Fexco lands £50m from First Data investment
One of the world's largest e-commerce and payment services companies has bought 25 per cent of Fexco in a deal estimated to be worth £50 million (€63.4 million).
Under the deal with First Data Corporation, which will be completed in January, existing shareholders will dilute their holdings by 25 per cent. Mr Brian McCarthy, chairman of Fexco, will no longer be the controlling shareholder of the company.
The 3 per cent share of the company held by staff will not be diluted.
Fexco is one of the State's largest financial services companies, employing more than 800 people at corporate headquarters in Killorglin, Co Kerry.
The company provides a range of services, including multi-currency credit card processing, tax reclaim, international payments, tourism services, prize bond management and stockbroking.

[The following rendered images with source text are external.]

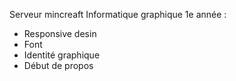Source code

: Serveur mincreaft Informatique graphique 1e année :
  - Responsive desin
  - Font
  - Identité graphique
  - Début de propos  
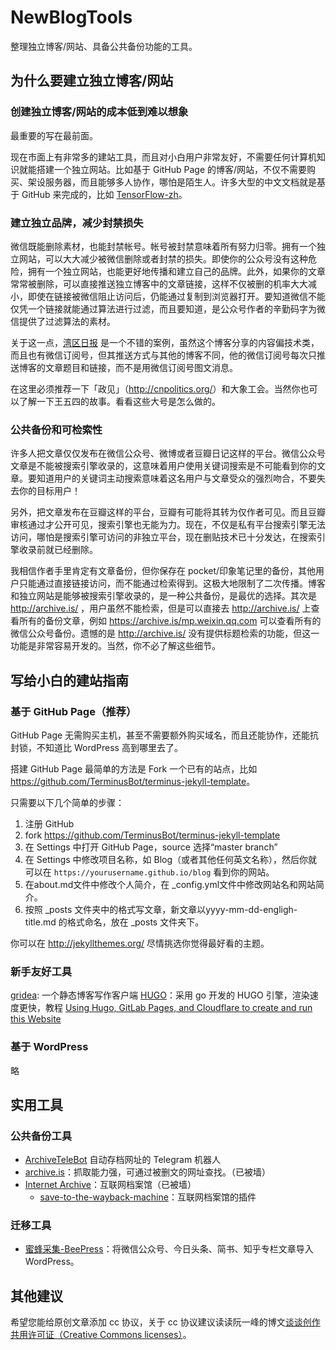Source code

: # NewBlogTools
整理独立博客/网站、具备公共备份功能的工具。

## 为什么要建立独立博客/网站

### 创建独立博客/网站的成本低到难以想象

最重要的写在最前面。

现在市面上有非常多的建站工具，而且对小白用户非常友好，不需要任何计算机知识就能搭建一个独立网站。比如基于 GitHub Page 的博客/网站，不仅不需要购买、架设服务器，而且能够多人协作，哪怕是陌生人。许多大型的中文文档就是基于 GitHub 来完成的，比如 [TensorFlow-zh](https://github.com/jikexueyuanwiki/tensorflow-zh)。

### 建立独立品牌，减少封禁损失

微信既能删除素材，也能封禁帐号。帐号被封禁意味着所有努力归零。拥有一个独立网站，可以大大减少被微信删除或者封禁的损失。即使你的公众号没有这种危险，拥有一个独立网站，也能更好地传播和建立自己的品牌。此外，如果你的文章常常被删除，可以直接推送独立博客中的文章链接，这样不仅被删的机率大大减小，即使在链接被微信阻止访问后，仍能通过复制到浏览器打开。要知道微信不能仅凭一个链接就能通过算法进行过滤，而且要知道，是公众号作者的辛勤码字为微信提供了过滤算法的素材。

关于这一点，[湾区日报](https://wanqu.co/about/) 是一个不错的案例，虽然这个博客分享的内容偏技术类，而且也有微信订阅号，但其推送方式与其他的博客不同，他的微信订阅号每次只推送博客的文章题目和链接，而不是用微信订阅号图文消息。

在这里必须推荐一下「政见」（<http://cnpolitics.org/>）和大象工会。当然你也可以了解一下王五四的故事。看看这些大号是怎么做的。

### 公共备份和可检索性

许多人把文章仅仅发布在微信公众号、微博或者豆瓣日记这样的平台。微信公众号文章是不能被搜索引擎收录的，这意味着用户使用关键词搜索是不可能看到你的文章。要知道用户的关键词主动搜索意味着这名用户与文章受众的强烈吻合，不要失去你的目标用户！

另外，把文章发布在豆瓣这样的平台，豆瓣有可能将其转为仅作者可见。而且豆瓣审核通过才公开可见，搜索引擎也无能为力。现在，不仅是私有平台搜索引擎无法访问，哪怕是搜索引擎可访问的非独立平台，现在删贴技术已十分发达，在搜索引擎收录前就已经删除。

我相信作者手里肯定有文章备份，但你保存在 pocket/印象笔记里的备份，其他用户只能通过直接链接访问，而不能通过检索得到。这极大地限制了二次传播。博客和独立网站是能够被搜索引擎收录的，是一种公共备份，是最优的选择。其次是 <http://archive.is/> ，用户虽然不能检索，但是可以直接去 <http://archive.is/> 上查看所有的备份文章，例如 <https://archive.is/mp.weixin.qq.com> 可以查看所有的微信公众号备份。遗憾的是 <http://archive.is/> 没有提供标题检索的功能，但这一功能是非常容易开发的。当然，你不必了解这些细节。

## 写给小白的建站指南

### 基于 GitHub Page（推荐）

GitHub Page 无需购买主机，甚至不需要额外购买域名，而且还能协作，还能抗封锁，不知道比 WordPress 高到哪里去了。

搭建 GitHub Page 最简单的方法是 Fork 一个已有的站点，比如 <https://github.com/TerminusBot/terminus-jekyll-template>。

只需要以下几个简单的步骤：

1. 注册 GitHub
2. fork https://github.com/TerminusBot/terminus-jekyll-template
3. 在 Settings 中打开 GitHub Page，source 选择“master branch”
4. 在 Settings 中修改项目名称，如 Blog（或者其他任何英文名称），然后你就可以在 `https://yourusername.github.io/blog` 看到你的网站。
5. 在about.md文件中修改个人简介，在 _config.yml文件中修改网站名和网站简介。
6. 按照 _posts 文件夹中的格式写文章，新文章以yyyy-mm-dd-engligh-title.md 的格式命名，放在 _posts 文件夹下。

你可以在 <http://jekyllthemes.org/> 尽情挑选你觉得最好看的主题。

### 新手友好工具

[gridea](https://github.com/getgridea/gridea): 一个静态博客写作客户端
[HUGO](https://gohugo.io)：采用 go 开发的 HUGO 引擎，渲染速度更快，教程 [Using Hugo, GitLab Pages, and Cloudflare to create and run this Website](https://tkainrad.dev/posts/using-hugo-gitlab-pages-and-cloudflare-to-create-and-run-this-website/)

### 基于 WordPress

略

## 实用工具

### 公共备份工具

* [ArchiveTeleBot](https://github.com/Terminus2049/ArchiveTeleBot) 自动存档网址的 Telegram 机器人
* [archive.is](http://archive.is/)：抓取能力强，可通过被删文的网址查找。（已被墙）
* [Internet Archive](https://archive.org/)：互联网档案馆（已被墙）
  * [save-to-the-wayback-machine](https://verifiedjoseph.com/projects/save-to-the-wayback-machine)：互联网档案馆的插件

### 迁移工具

* [蜜蜂采集-BeePress](https://wordpress.org/plugins/beepress/)：将微信公众号、今日头条、简书、知乎专栏文章导入 WordPress。

## 其他建议

希望您能给原创文章添加 cc 协议，关于 cc 协议建议读读阮一峰的博文[谈谈创作共用许可证（Creative Commons licenses）](http://www.ruanyifeng.com/blog/2008/04/creative_commons_licenses.html)。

Fexco has been a partner with First Data in Europe since 1994 through the provision of Western Union services in several European markets. The alliance with First Data will create further jobs within Fexco's Kerry operations in the coming year. Expansion is taking place in a new centre in Caherciveen, where up to 100 people could be employed. First Data's principal business areas are payment instruments (mainly the global Western Union network), card issuer services and merchant processor services. The company is listed on the New York Stock Exchange.
The alliance with First Data will enable Fexco to access new merchant and bank customers through First Data's global distribution system, which includes 1,400 financial institution clients and 2 million merchant locations. Fexco employees holding shares under the company's approved profit sharing scheme will benefit directly from the First Data investment.
The First Data deal comes after a difficult spell for Fexco over the past 15 months. The company was subject to three investigations earlier this year, following allegations made by a former employee at an Employment Appeals Tribunal hearing.
The firm was accused of issuing bogus invoices when claiming Enterprise Ireland grants and of making false returns to the Central Bank.
A spokeswoman for the company said there were no outstanding matters with the Revenue Commissioners or with Enterprise Ireland. At the beginning of 2000, Fexco's stockbroking operation had to close to new business indefinitely to allow systems and staff numbers to be upgraded to handle the volume of business the firm had taken on.